# [PARTS OF THE EXERCISE]
(1) Based on the transcript about new facilities, do these statements agree with it? Answer yes or no for each, quoting the deciding words. (a) Kerrigan says labor is hard to get these days. (b) Kilger says the old side of a retrofitted facility is brightly lit. (c) Kerrigan says a newer facility means training employees on new equipment.
(2) In the transcript about new facilities, what does Kerrigan call the approach of hitting the jukebox to make it work?

If you're building a brand new facility, chances are, you're thinking about providing access that's better than what you have in the current facility, I want to provide more stair access versus ladders, and get my guys thinking more in terms of maintaining my equipment better than what I had before. Then the other part is just I know when Todd & Sergeant built a new office here 15 years ago versus the old office we're in. Is it better team morale? Like, I love being in this new facility that we work out of today, this new office. And yeah, what does a lot of your team prefer to work in a facility with state-of-the-art improvements versus in an old one? I'm a farmer. So I think I can say this, you know, I know I've got some worn-out structures. And I know I've got some worn-out equipment. And then I know I've got some really awesome precision equipment and tractors and combine. So it's, yeah, it says, Hey, what do I like working in the state of Florida, that facility is worn out structure from days of old and obviously, you've got individuals that you've got to keep happy, you've got employees, you've got to keep happy. And if somebody else has built a state-of-the-art facility, 3545 minutes down the road, they might be swayed to want to go work for that group because of their new facility.

Kilger (8:14):  

Same with your customers. Right? Exactly. That's

Kerrigan (8:18):  

so I'm getting that it's our customers, you know, the processors of the world, the feed milling companies of the world, the flour mill companies of the world, grain elevators, they've got some facilities that are great to work in, and then they've got some that maybe are depreciated out and like anybody these days, it's hard to get labor, and you want to retain them. One of those niceties is having a facility that's safe to work easy to maintain, and good to be around every day. So

Kilger (8:46):  

yeah, well, I mean, I'm sure you and I have both been in the facilities that have done retrofits and you go from like one side where it's nice, it's clean, it's brightly lit, you can see everything you're doing. And then you look over across the room where they still have, you know, pigeons flying around, you know, old 50-year-old equipment, if you like, oh, yeah, certainly rather work in one half of this than the other. But

Kerrigan (9:10):  

having said that, I mean, there is something to be said, I've maybe turned back on myself a little bit here. There is something to be said about having familiarity with the facility that you have already. This is maybe the thing that you have to consider for a newer facility. You've got to train your employees for new equipment, versus the equipment and the intricacies that you've known for years or your employees have known for years. I joke about it. Sometimes it's the Fonzie approach, you know, you hit the jukebox and it starts working well. Hell, it's kind of the same thing. I'm not gonna say that you hit a pellet mill and it just starts working but it's that thing of, hey, if I just do this, this, and this and tweak that I just know that it purrs like a kitten when I do that, you know, and everything's gonna be fine.

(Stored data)
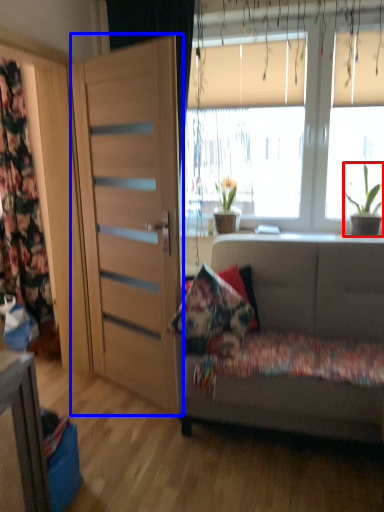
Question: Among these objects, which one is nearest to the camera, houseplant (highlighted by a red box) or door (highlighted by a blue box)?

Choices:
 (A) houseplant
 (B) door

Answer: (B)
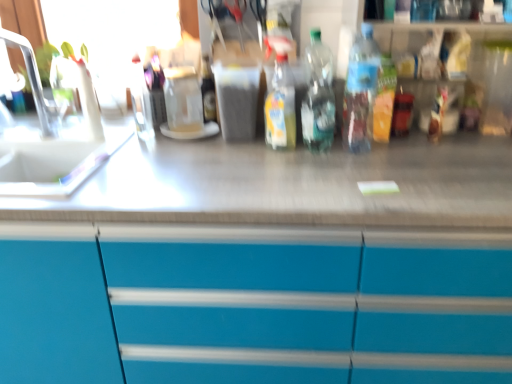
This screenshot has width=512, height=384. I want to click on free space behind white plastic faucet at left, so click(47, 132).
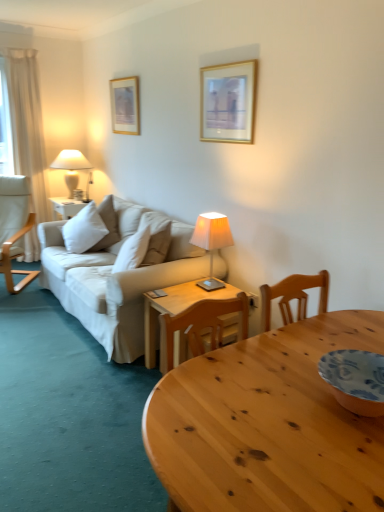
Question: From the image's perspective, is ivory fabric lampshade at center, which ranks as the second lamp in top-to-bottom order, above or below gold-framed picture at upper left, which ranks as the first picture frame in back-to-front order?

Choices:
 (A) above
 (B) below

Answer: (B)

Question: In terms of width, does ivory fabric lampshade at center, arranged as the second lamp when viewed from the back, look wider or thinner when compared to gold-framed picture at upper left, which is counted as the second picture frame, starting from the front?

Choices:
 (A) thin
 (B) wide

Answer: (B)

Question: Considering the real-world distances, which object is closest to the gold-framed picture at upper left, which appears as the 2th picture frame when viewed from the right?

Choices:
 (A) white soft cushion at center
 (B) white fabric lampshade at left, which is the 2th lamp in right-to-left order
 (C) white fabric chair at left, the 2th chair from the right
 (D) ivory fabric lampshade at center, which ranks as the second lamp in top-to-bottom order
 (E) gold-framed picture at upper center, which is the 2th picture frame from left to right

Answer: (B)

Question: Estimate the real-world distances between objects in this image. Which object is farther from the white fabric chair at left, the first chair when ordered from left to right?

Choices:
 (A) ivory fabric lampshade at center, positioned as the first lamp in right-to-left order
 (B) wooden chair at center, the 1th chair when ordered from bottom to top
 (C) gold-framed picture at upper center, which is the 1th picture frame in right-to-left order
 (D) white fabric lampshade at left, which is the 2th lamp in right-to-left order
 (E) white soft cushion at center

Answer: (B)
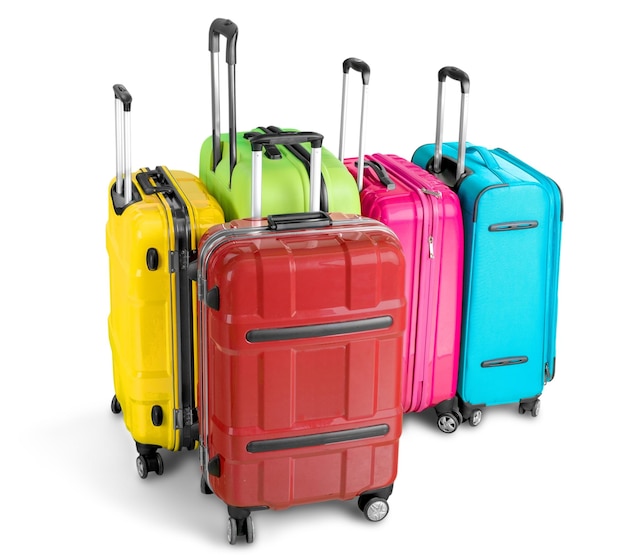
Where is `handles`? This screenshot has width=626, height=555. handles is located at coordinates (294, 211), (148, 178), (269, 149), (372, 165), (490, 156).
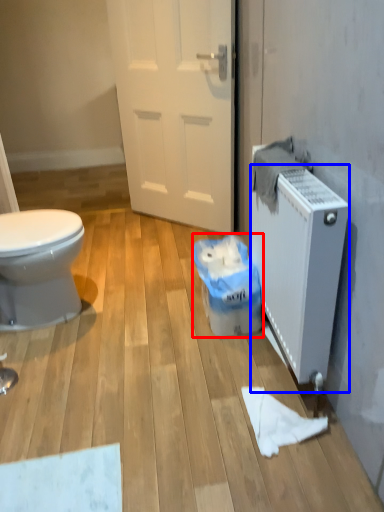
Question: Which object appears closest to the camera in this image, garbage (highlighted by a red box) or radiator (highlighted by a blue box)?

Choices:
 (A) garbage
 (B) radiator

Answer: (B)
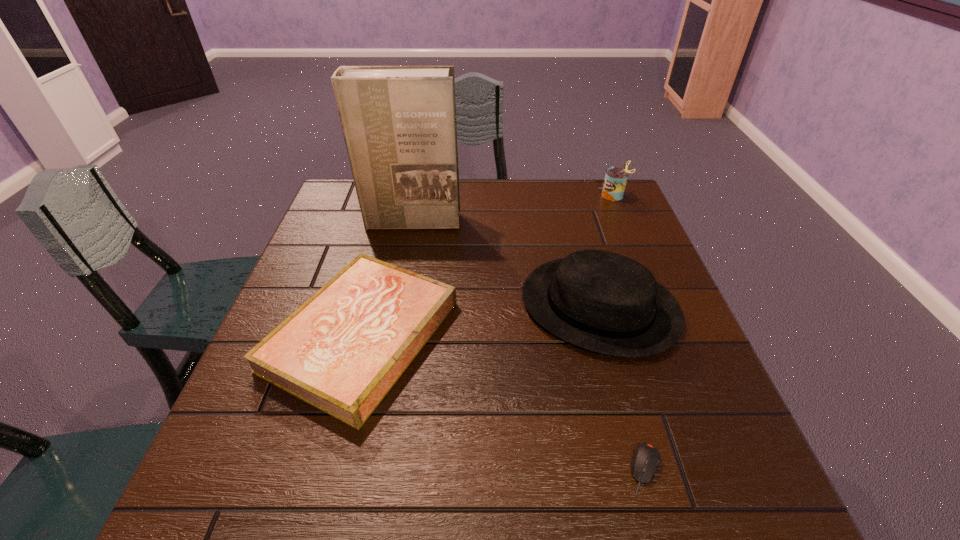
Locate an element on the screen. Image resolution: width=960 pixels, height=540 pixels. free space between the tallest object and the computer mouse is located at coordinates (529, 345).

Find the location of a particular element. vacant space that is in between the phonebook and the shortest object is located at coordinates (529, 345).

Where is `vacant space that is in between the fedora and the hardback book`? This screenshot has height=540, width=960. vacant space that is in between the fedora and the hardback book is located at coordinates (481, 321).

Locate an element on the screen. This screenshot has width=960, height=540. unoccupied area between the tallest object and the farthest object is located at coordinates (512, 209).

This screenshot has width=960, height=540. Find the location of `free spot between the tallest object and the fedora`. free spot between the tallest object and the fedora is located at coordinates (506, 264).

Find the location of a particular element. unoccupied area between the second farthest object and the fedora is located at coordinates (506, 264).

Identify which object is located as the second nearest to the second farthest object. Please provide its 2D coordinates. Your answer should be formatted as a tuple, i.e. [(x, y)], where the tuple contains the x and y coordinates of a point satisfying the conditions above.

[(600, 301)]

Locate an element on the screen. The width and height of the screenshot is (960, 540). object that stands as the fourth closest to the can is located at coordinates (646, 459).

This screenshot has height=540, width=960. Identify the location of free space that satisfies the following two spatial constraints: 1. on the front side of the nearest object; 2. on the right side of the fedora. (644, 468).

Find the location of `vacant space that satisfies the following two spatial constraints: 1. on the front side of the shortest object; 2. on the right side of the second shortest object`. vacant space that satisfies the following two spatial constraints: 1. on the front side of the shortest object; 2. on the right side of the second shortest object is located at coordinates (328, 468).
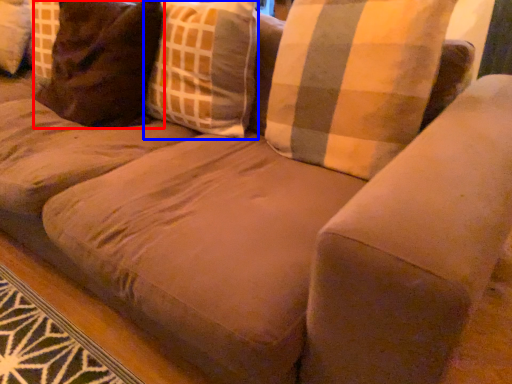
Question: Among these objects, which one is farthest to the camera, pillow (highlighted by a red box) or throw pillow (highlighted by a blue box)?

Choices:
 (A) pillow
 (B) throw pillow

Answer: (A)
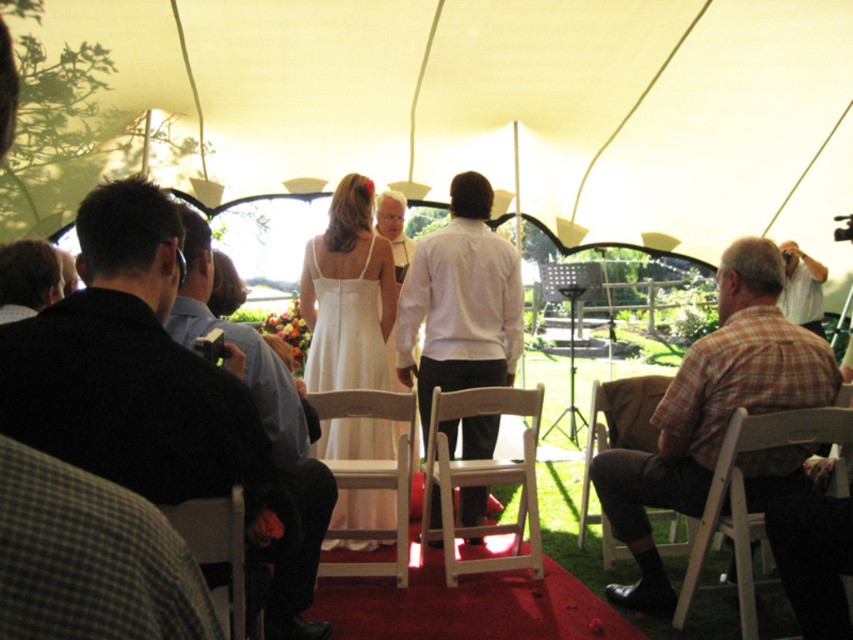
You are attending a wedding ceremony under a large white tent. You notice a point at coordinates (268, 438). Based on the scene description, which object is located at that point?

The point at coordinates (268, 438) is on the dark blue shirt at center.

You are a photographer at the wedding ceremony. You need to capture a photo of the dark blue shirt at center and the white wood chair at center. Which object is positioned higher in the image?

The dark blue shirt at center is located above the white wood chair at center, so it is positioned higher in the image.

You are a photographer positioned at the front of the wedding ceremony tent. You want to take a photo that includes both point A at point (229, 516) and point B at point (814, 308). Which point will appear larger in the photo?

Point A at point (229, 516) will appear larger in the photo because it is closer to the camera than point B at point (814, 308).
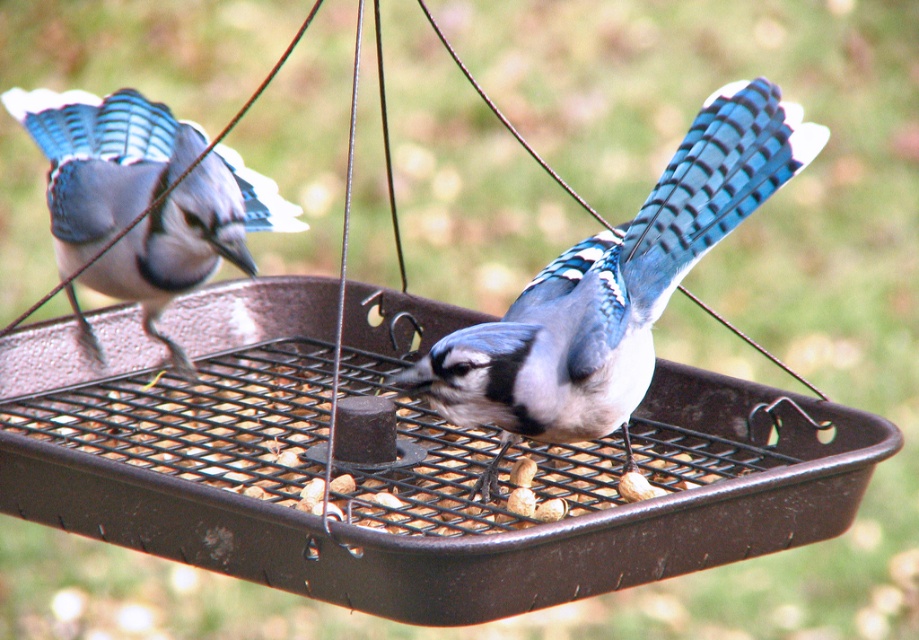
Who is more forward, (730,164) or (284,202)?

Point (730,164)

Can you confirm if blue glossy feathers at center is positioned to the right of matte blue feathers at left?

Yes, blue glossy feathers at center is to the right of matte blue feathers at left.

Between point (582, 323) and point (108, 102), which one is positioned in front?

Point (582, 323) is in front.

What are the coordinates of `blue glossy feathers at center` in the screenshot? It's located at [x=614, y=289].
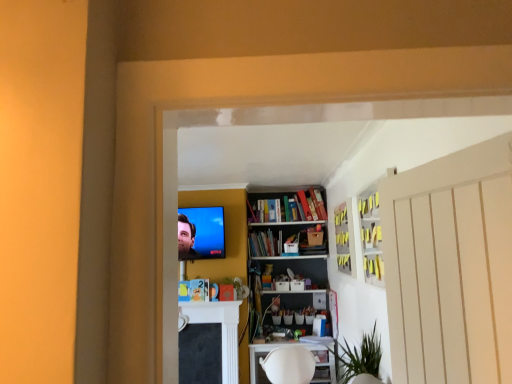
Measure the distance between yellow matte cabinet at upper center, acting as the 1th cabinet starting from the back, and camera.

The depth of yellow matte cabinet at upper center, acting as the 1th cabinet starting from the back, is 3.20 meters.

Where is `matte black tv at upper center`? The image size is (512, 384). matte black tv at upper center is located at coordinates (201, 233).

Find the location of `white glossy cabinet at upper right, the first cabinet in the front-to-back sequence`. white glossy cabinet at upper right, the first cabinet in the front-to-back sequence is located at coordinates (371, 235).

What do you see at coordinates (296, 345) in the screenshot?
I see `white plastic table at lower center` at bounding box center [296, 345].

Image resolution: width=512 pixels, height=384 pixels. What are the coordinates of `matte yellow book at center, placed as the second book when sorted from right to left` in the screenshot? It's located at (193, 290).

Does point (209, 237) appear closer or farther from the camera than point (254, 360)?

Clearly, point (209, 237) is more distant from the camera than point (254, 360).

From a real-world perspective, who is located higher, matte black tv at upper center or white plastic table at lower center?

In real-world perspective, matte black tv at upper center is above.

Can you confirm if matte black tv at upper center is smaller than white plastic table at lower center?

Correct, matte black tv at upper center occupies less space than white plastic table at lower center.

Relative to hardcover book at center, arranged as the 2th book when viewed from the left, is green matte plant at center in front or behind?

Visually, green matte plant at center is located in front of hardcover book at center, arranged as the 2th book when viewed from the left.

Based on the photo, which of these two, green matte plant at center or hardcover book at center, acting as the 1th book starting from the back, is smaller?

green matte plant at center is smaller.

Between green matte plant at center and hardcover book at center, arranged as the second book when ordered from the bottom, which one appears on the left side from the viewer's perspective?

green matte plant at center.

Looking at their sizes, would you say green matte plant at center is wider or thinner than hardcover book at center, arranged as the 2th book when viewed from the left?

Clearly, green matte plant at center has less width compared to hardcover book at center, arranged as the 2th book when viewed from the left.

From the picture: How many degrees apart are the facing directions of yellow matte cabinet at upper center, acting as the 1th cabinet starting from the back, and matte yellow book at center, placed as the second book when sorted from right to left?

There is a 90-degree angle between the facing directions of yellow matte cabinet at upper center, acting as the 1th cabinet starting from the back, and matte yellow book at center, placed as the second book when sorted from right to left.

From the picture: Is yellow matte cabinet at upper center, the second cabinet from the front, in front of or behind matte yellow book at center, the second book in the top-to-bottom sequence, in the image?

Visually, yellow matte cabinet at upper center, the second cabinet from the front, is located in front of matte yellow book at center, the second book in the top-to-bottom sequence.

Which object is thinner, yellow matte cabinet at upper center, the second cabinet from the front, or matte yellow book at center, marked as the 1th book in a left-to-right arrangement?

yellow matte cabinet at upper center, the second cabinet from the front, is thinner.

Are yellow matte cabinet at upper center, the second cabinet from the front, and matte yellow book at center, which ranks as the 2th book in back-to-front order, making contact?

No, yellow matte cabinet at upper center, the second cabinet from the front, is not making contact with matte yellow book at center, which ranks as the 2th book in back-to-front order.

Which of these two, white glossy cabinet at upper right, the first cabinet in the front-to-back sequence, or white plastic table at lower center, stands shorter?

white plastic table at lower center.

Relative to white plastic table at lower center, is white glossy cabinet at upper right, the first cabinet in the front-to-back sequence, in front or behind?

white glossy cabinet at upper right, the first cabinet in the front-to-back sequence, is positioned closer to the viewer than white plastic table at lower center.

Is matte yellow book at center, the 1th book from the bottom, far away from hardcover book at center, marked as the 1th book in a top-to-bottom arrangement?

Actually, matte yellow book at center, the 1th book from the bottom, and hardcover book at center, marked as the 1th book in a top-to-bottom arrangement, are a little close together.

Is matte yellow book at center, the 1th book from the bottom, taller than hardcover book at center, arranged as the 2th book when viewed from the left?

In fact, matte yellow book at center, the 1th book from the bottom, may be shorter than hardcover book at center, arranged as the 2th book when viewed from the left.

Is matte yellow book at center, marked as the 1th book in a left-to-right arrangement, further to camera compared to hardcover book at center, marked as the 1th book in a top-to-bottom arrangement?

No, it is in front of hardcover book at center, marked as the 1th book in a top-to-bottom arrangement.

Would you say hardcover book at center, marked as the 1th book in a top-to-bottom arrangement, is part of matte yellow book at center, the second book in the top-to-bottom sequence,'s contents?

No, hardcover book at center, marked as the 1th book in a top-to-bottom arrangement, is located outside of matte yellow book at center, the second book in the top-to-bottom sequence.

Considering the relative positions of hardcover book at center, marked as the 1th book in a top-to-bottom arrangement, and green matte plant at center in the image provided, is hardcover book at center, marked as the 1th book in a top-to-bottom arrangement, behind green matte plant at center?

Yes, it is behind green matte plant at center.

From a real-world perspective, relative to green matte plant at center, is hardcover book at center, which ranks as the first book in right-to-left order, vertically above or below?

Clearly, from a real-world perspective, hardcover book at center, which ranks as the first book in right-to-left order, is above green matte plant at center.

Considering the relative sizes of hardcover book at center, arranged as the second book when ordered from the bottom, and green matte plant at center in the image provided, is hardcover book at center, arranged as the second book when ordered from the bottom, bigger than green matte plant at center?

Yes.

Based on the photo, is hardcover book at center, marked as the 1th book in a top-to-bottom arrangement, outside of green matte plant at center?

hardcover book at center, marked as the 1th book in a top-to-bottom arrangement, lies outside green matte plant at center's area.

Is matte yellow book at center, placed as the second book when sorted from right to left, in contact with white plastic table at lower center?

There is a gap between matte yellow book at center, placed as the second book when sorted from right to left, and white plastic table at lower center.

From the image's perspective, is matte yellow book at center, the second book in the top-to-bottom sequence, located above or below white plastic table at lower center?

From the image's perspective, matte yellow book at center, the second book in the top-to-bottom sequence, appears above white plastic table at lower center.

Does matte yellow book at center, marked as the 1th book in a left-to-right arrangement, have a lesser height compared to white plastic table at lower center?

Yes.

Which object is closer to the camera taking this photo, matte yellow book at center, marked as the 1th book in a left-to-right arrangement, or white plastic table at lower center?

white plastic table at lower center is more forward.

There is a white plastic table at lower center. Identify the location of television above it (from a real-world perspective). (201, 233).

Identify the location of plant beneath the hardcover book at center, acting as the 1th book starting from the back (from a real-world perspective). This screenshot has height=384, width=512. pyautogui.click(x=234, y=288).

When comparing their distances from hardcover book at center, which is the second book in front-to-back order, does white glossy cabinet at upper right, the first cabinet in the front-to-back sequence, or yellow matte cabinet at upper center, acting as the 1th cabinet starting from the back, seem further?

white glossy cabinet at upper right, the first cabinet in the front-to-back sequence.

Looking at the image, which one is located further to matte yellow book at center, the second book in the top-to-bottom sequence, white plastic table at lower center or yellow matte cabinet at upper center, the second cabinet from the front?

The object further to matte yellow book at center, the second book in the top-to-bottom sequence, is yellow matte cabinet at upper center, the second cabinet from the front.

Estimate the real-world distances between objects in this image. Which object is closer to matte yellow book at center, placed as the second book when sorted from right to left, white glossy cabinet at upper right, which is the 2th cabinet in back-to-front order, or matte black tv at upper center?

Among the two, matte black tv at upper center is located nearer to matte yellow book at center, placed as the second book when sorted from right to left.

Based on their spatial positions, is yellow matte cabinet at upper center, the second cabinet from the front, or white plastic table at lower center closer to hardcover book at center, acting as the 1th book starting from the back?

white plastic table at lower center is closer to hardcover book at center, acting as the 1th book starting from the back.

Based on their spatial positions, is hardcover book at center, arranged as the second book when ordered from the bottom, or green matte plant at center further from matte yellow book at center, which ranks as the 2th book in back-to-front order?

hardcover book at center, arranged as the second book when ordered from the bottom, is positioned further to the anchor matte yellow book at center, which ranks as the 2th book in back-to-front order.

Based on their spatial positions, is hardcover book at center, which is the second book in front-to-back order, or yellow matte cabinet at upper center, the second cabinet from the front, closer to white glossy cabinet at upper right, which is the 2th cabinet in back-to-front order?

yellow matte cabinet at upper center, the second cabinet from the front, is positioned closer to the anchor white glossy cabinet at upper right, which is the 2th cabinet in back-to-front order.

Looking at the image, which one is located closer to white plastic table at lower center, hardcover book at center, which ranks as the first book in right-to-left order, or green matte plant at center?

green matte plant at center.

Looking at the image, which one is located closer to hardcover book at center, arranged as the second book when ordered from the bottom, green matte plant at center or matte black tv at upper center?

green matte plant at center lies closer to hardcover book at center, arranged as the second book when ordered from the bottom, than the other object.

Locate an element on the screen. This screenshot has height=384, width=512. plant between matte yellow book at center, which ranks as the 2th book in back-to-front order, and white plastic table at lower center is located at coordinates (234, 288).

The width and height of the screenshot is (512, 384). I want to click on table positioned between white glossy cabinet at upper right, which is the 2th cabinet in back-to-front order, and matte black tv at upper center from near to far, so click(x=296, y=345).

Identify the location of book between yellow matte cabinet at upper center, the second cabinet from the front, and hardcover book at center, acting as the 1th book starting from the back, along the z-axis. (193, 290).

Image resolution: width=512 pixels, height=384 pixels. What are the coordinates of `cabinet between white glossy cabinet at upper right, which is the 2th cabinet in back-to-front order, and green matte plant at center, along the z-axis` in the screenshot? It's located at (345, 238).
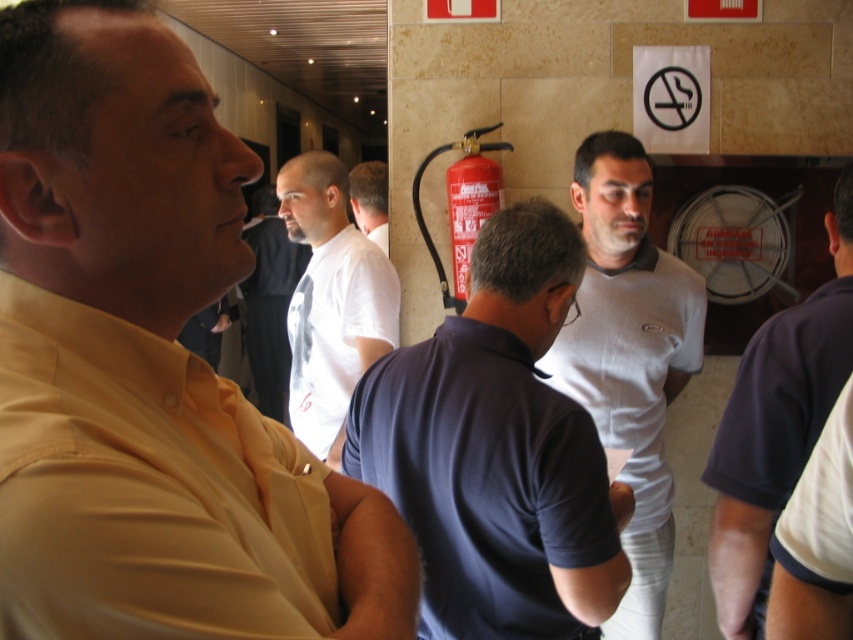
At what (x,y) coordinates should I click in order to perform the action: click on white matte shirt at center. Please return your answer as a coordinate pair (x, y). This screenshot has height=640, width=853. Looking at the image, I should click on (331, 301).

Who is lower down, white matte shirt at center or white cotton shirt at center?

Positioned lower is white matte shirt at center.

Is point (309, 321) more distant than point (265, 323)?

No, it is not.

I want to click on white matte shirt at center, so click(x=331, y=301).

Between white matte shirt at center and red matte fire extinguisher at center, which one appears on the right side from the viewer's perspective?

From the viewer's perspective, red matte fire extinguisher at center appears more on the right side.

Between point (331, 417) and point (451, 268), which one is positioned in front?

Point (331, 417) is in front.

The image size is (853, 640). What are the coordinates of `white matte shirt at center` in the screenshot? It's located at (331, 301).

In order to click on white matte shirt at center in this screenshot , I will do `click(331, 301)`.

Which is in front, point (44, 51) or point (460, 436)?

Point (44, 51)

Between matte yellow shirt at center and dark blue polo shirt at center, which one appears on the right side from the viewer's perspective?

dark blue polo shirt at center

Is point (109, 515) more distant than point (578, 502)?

# [ANSWERS]
(1)
(a) Yes: "like anybody these days, it's hard to get labor, and you want to retain them."
(b) No: "you look over across the room where they still have, you know, pigeons flying around, you know, old 50-year-old equipment"
(c) Yes: "You've got to train your employees for new equipment"

(2) The Fonzie approach.